Supplied entries —
[Start of Attachment]

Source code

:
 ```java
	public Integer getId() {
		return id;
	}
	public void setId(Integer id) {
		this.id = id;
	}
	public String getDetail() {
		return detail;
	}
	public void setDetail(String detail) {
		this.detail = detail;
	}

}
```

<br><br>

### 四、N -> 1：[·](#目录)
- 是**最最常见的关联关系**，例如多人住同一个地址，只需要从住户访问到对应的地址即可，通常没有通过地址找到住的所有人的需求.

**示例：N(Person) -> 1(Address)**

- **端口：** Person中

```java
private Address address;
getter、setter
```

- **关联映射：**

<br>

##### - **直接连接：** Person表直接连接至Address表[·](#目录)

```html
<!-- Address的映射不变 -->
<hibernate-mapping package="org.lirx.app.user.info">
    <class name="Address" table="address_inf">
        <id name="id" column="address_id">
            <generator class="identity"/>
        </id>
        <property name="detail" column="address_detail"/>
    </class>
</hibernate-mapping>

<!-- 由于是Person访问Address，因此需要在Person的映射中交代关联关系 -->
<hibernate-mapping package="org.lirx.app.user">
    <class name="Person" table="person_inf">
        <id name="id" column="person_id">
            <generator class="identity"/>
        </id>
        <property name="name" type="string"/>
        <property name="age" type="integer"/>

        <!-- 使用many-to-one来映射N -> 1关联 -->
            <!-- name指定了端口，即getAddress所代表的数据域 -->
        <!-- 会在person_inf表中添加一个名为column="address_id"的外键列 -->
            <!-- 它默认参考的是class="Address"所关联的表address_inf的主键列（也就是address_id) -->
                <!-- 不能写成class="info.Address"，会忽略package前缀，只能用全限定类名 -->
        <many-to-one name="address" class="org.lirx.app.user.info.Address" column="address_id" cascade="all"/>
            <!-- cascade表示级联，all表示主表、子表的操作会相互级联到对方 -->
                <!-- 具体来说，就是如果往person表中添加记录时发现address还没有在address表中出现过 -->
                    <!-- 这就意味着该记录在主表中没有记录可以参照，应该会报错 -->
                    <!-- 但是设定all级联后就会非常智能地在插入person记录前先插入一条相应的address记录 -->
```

[End of Attachment]
[Start of Attachment]

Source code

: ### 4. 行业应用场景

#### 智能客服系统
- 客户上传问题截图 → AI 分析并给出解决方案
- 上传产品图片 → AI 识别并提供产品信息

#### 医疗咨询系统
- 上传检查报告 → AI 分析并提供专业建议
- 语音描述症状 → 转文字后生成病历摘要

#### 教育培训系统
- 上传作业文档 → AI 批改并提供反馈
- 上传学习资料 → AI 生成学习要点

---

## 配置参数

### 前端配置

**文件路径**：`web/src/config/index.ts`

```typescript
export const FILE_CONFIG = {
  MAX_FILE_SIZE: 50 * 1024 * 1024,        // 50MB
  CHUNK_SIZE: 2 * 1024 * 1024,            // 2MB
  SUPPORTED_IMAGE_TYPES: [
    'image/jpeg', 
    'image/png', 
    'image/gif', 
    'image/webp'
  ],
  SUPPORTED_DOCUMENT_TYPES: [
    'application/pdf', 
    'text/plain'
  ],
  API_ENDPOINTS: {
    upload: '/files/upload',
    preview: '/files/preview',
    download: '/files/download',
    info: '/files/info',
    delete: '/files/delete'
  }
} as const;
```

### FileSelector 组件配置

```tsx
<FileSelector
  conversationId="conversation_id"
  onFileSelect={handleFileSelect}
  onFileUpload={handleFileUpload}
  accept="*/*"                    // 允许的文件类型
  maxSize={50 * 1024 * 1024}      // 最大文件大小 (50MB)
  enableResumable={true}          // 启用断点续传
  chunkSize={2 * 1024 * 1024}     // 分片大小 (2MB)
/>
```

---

[End of Attachment]
[Start of Attachment]

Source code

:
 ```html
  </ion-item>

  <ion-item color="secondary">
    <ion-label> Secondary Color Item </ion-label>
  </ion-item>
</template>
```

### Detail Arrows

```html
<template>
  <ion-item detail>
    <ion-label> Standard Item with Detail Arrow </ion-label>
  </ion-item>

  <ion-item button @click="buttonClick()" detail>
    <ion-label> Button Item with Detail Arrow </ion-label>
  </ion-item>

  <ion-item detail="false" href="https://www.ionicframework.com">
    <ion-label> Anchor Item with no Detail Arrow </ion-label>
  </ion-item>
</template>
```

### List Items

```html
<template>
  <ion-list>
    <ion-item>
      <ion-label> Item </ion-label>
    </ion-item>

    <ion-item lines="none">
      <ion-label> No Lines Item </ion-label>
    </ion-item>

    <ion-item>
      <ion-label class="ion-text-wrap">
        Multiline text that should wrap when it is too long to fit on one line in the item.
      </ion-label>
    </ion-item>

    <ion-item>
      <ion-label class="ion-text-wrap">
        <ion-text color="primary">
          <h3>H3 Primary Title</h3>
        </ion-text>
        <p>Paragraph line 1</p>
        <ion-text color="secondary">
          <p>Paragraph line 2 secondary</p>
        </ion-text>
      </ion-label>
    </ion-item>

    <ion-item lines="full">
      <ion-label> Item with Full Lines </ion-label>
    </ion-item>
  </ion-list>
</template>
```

[End of Attachment]

Problem requirements —
Work out how many lines in the listing above hold the word "lirx", and answer only with that number.

Solution below —
3